Ich wohne in Billstedt. Wer diesen Satz liest, hat sofort ein Bild von mir im Kopf. „Killstedt“, so nannte eine Tageszeitung das sogenannte Problemviertel. Wer hier lebt, hat in den Augen der meisten Menschen schon verloren. Kein Wunder, dass ich mir andauernd die Frage gefallen lassen muss, warum ich in Billstedt lebe.
Nehmen wir nur den ersten Hamburger Tatort mit Wotan Wilke Möhring. Zu den Ermittlungen in Billstedt gehört natürlich ein verdreckter Basketballplatz mit gefährlichen Schlägern. Diesen Platz gibt es hier wirklich. Doch was der Tatort verschweigt: Hätte die Kamera sich einmal um 180 Grad gedreht, hätte der Zuschauer eine frisch sanierte Sportanlage im Grünen gesehen – typisch Billstedt eben.
Bürgertum statt Bandenkrieg
Klar gibt es in Billstedt Probleme. Es gibt Armut und Kriminalität, die höher ist als in anderen Stadtteilen. Ja, es gibt hier Ecken, in die ich im Dunkeln nicht gerne gehen würde. Doch der Blick auf andere Ecken der Stadt zeigt, dass es solche Orte fast überall gibt. Perfekt ist kein Viertel.

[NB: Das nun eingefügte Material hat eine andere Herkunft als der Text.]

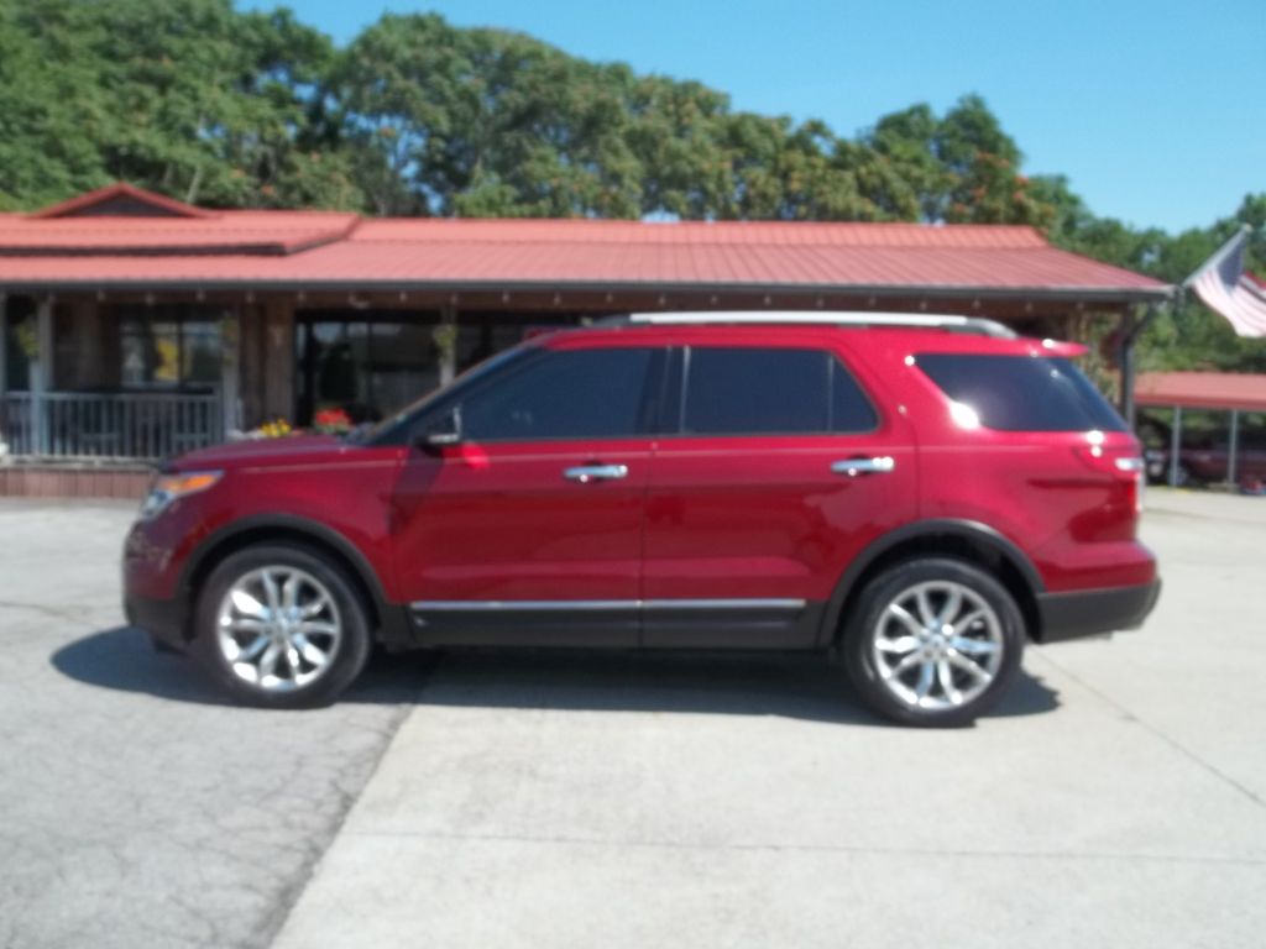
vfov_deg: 42.9
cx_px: 633
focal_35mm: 33
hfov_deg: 55.4
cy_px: 474
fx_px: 1207
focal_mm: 5.9
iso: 64
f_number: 8
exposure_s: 1/125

Bezahlbare Mieten haben lange Zeit Menschen mit geringem Einkommen in den Stadtteil gezogen. Hier gibt es Hochhaussiedlungen und Plattenbauten. Aber den Hochhäusern im Stadtteil steht eine unglaublich große Dichte an Einfamilienhäusern gegenüber.
In Billstedt wohnen hat Vorteile
Ja, ich wohne gerne hier. Der Stadtteil ist grün und bietet viel Natur direkt vor der Haustür. Eine schnelle Runde durch den Park drehen? Grillen am Öjendorfer See im Sommer? Lange fahren muss man dafür nicht. Weit ab vom Schuss ist man trotzdem nicht: Mit der U-Bahn bin ich in 15 Minuten am Hauptbahnhof, in unter 30 Minuten auf der Reeperbahn zum Feiern.
Ich habe viele gute Freunde in Billstedt gefunden und freue mich jedes Jahr auf Veranstaltungen wie das Lichterfest im Schleemer Park. Gerade deshalb stören mich die Vorurteile, die gegen meinen Stadtteil geäußert werden. Es lohnt sich genau hinzuschauen, bevor man ein Urteil fällt.
Wer mich zum ersten Mal besucht, ist erstaunt. Kaum jemand weiß, dass Billstedt bürgerlich geprägt ist. Tatsächlich ist der Stadtteil ein Dorf. Viele Billstedter betonen, dass sie aus Kirchsteinbek, Schiffbek oder Öjendorf kommen, den drei Dörfern, aus denen Billstedt entstanden ist. Von einem sozialen Brennpunkt spricht hier niemand. Das Einzige, was hier regelmäßig brennt, sind die Kamine in den Wohnzimmern der bürgerlichen Mittelschicht.